What is expected
A single number is required: how many lines of the listing below include the word "Mageia".

Given entries
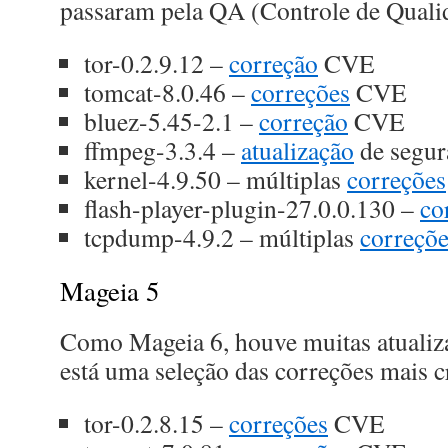
passaram pela QA (Controle de Quali
tor-0.2.9.12 –
correção
CVE
tomcat-8.0.46 –
correções
CVE
bluez-5.45-2.1 –
correção
CVE
ffmpeg-3.3.4 –
atualização
de segur
kernel-4.9.50 – múltiplas
correções
flash-player-plugin-27.0.0.130 –
co
tcpdump-4.9.2 – múltiplas
correçõe
Mageia 5
Como Mageia 6, houve muitas atualiz
está uma seleção das correções mais cr
tor-0.2.8.15 –
correções
CVE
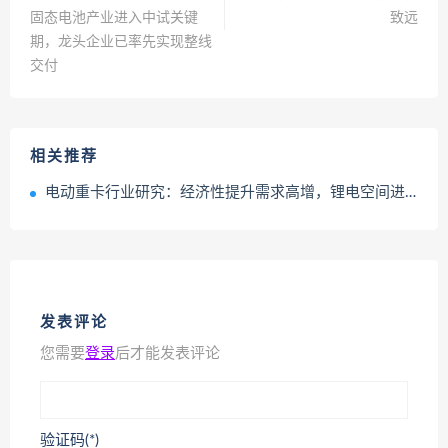
固态电池产业进入中试关键
致远
期，龙头企业已率先实现整线
交付
相关推荐
电动重卡行业研究：经济性提升需求高增，锂电空间进一步打开
发表评论
您需要
登录
后才能发表评论
验证码(*)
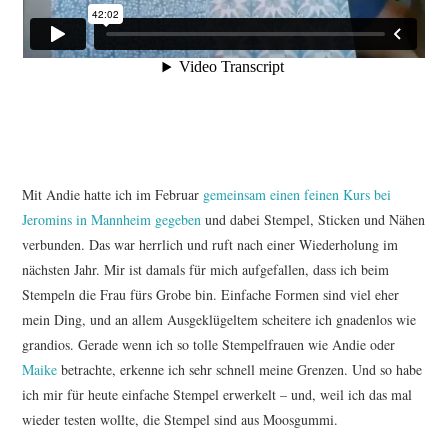
Mit Andie hatte ich im Februar
gemeinsam einen feinen Kurs bei
Jeromins in Mannheim gegeben
und dabei Stempel, Sticken und Nähen
verbunden. Das war herrlich und ruft nach einer Wiederholung im
nächsten Jahr. Mir ist damals für mich aufgefallen, dass ich beim
Stempeln die Frau fürs Grobe bin. Einfache Formen sind viel eher
mein Ding, und an allem Ausgeklügeltem scheitere ich gnadenlos wie
grandios. Gerade wenn ich so tolle Stempelfrauen wie Andie oder
Maike
betrachte, erkenne ich sehr schnell meine Grenzen. Und so habe
ich mir für heute einfache Stempel erwerkelt – und, weil ich das mal
wieder testen wollte, die Stempel sind aus Moosgummi.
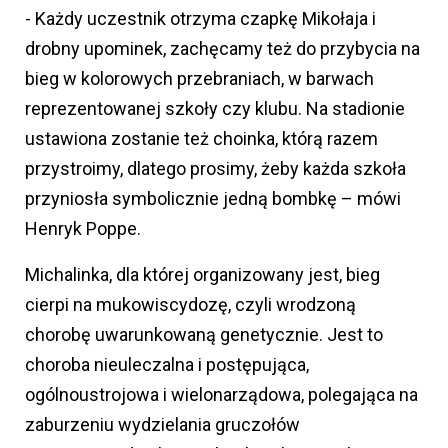
- Każdy uczestnik otrzyma czapkę Mikołaja i
drobny upominek, zachęcamy też do przybycia na
bieg w kolorowych przebraniach, w barwach
reprezentowanej szkoły czy klubu. Na stadionie
ustawiona zostanie też choinka, którą razem
przystroimy, dlatego prosimy, żeby każda szkoła
przyniosła symbolicznie jedną bombkę – mówi
Henryk Poppe.
Michalinka, dla której organizowany jest, bieg
cierpi na mukowiscydozę, czyli wrodzoną
chorobę uwarunkowaną genetycznie. Jest to
choroba nieuleczalna i postępująca,
ogólnoustrojowa i wielonarządowa, polegająca na
zaburzeniu wydzielania gruczołów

Response to the exercise
2